September 17, 2004

Oily Scallion Cakes

I stole this from Mrs. Chiang's Szechwan Cookbook in 1994, and have since used, abused and simplified it many, many times. Posted now because I figure the statute of limitations must have expired.

4 cups wheat flour
1 1/3 cup water
20 scallions (about two bunches)
4 teaspoons salt
12 teaspoons sesame oil
Olive oil

Chop the scallions into disks, as thin as possible. Mix the scallions, the flour and the water thoroughly --- you'll find that a stirring-spoon is much easier to clean off than your hands --- and leave the whole thing alone for half an hour.

Take the mix and divide it into handfuls, say one for each cup of flour you used originally. Press a handful out on an oiled surface until it makes a circle about eight inches across. Sprinkle on this one tea-spoon of salt and three of sesame oil, and spread these evenly and thoroughly over the surface. (Getting the salt even is especially important.) Fold the circle back up into a ball and spread it out again. It is now ready to be fried in the oil. Fry each side until it's a dark but still golden brown; a very small degree of blackening doesn't matter.

Cold scallion cakes are, to my taste, fine (particularly the next morning...), but they reheat nicely in ovens and microwaves.

Notes on ingredients. Over-all proportions. This is scaled to make enough for about eight people. If you want more or less, simply change everything proportionally (i.e., 1/3 cup water and 5 scallions per cup flour). This kind of thinking doesn't work for baking, but this isn't baking. Scallions. Chives, leeks, or the herb called "Chinese chives" (gandana in Afghanistan) can be substituted to taste. Oil. Peanut oil, or even lard, is more authentic, but frankly does nothing for the taste or the already negligible nutritional value.

Things which don't work very well. (1) Adding the salt to the mix at the beginning --- it tends to dessicate the scallions, and so make the mix soggy. (2) Baking the cakes --- they don't taste nearly as good as they do when fried. (3) Leaving the scallions out of the mix and adding them at the same stage as the salt and sesame oil. This is the traditional way, and the one Mrs. Chiang recommends. It involves carefully rolling the cake up, and even more carefully folding it out again for frying, and then frying it with kid gloves. The cakes almost always burst on me, and it doesn't do anything for their taste when it works anyway.

A tasty dipping sauce

9 tablespoons soy sauce
3 tablespoons sesame oil
5 tablespoons vinegar
3/4--1 inch ginger root, chopped very fine.
Chili-garlic sambal, to taste

Mix everything thoroughly before setting out for people to dip their cakes in.

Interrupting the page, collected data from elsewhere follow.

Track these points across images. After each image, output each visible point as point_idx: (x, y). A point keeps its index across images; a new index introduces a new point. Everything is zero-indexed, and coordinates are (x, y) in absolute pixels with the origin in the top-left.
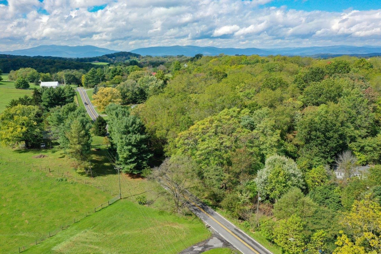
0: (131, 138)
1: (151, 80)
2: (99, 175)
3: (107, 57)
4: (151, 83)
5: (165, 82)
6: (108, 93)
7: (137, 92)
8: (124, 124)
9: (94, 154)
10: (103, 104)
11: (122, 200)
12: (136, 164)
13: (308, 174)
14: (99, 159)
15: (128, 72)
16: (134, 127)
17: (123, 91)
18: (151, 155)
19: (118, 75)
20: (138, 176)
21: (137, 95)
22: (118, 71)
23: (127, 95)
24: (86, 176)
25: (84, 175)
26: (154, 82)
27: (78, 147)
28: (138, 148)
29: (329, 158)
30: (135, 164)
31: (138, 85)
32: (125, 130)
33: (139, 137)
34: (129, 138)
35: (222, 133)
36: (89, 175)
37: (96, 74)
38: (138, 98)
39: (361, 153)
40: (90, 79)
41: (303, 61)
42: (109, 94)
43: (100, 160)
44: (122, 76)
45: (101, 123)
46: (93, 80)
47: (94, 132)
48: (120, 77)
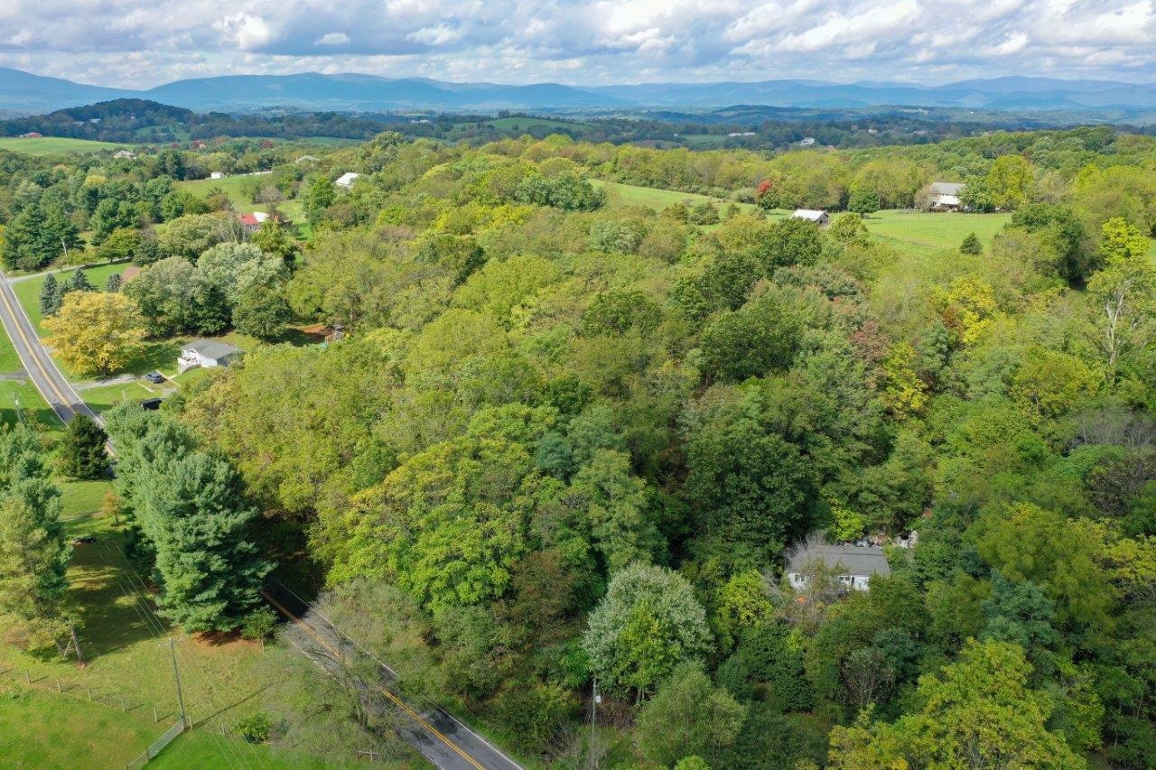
0: (200, 527)
1: (246, 257)
2: (103, 652)
3: (70, 119)
4: (244, 265)
5: (289, 258)
6: (97, 312)
7: (200, 300)
8: (176, 488)
9: (78, 564)
10: (84, 350)
11: (191, 736)
12: (225, 604)
13: (721, 594)
14: (96, 583)
15: (156, 197)
16: (211, 492)
17: (149, 296)
18: (269, 568)
19: (126, 225)
20: (234, 635)
21: (197, 306)
22: (125, 212)
23: (166, 310)
24: (62, 662)
25: (53, 660)
26: (253, 263)
27: (27, 581)
28: (225, 553)
29: (773, 542)
30: (221, 606)
31: (197, 275)
32: (182, 502)
33: (229, 521)
34: (195, 529)
35: (483, 497)
36: (72, 658)
37: (46, 224)
38: (204, 318)
39: (852, 510)
40: (26, 242)
41: (696, 166)
42: (102, 317)
43: (99, 587)
44: (138, 227)
45: (85, 438)
46: (34, 246)
47: (64, 471)
48: (131, 232)
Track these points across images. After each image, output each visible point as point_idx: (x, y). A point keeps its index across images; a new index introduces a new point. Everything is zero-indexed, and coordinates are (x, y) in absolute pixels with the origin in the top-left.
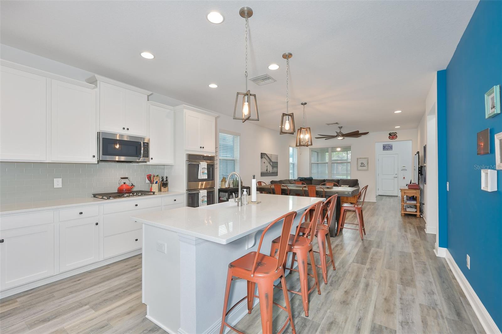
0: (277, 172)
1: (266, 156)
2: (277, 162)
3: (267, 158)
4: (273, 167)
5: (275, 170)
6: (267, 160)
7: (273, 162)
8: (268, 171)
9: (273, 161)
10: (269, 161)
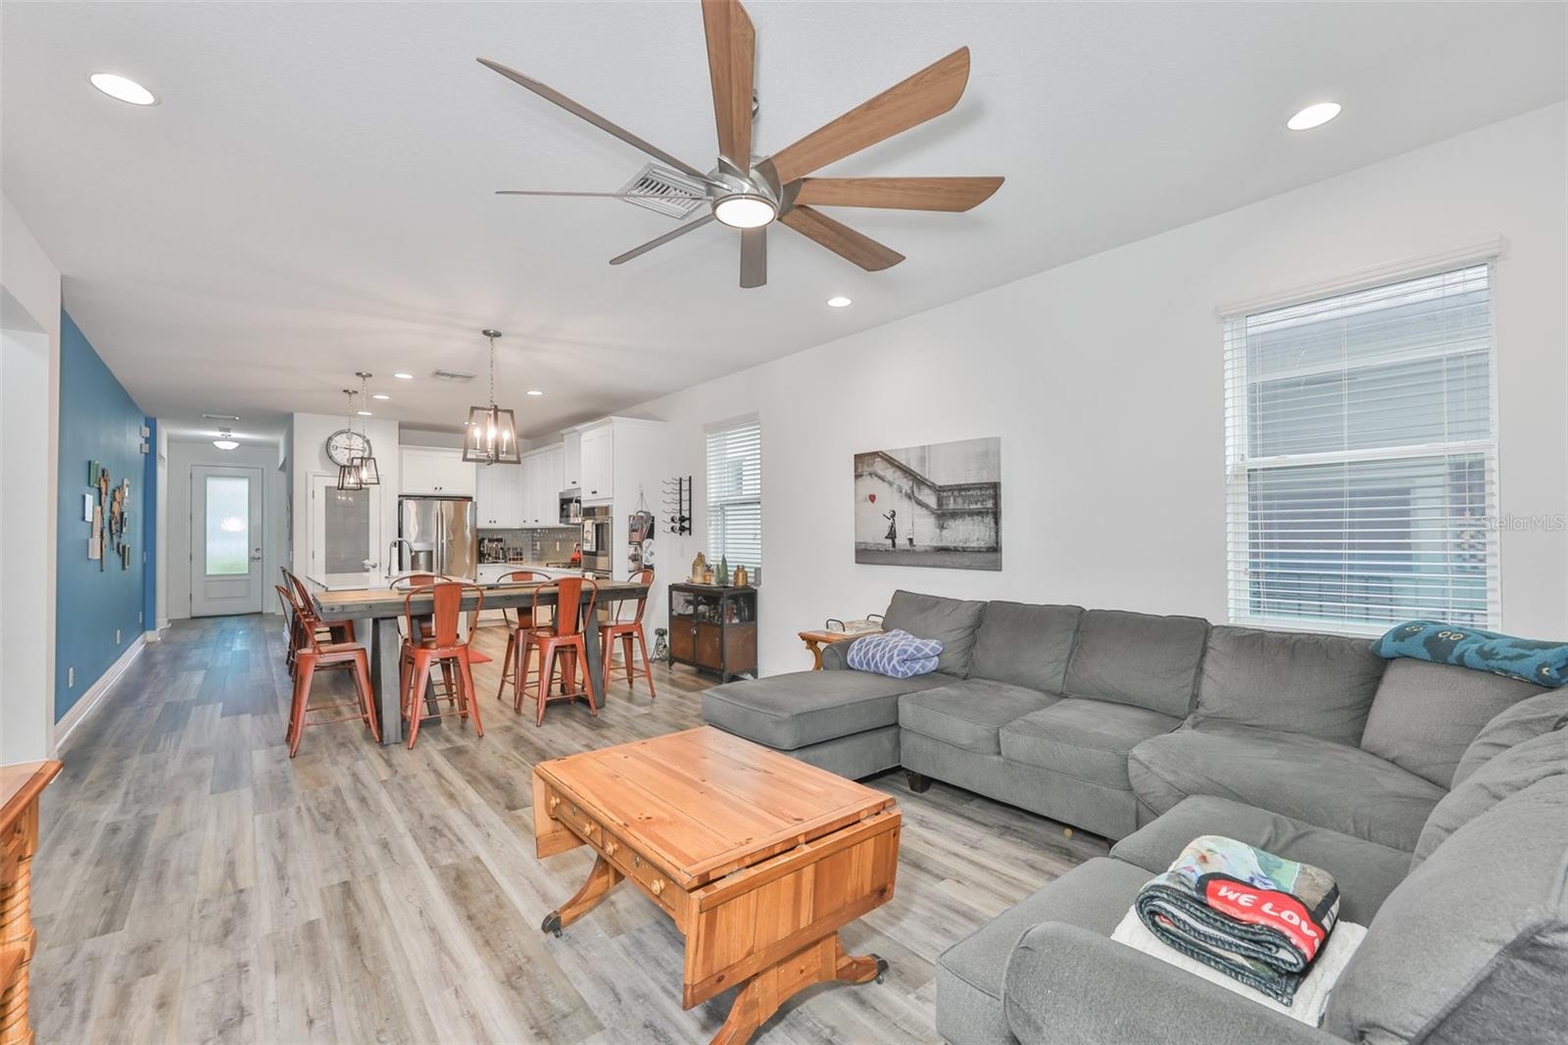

Notes on the sauce. Soy sauce. Almost any kind will do. I like using ponzu sauce instead of regular soy sauce. Vinegar. Especially if you're not using much or any sambal, consider using a hot vinegar, either from an Asian grocery store with Indonesian or Malay connections, or simply making your own. (Put dried red chili peppers in the vinegar to soak for a few days. In fact, leave them in there and keep refilling the jar with fresh vinegar.)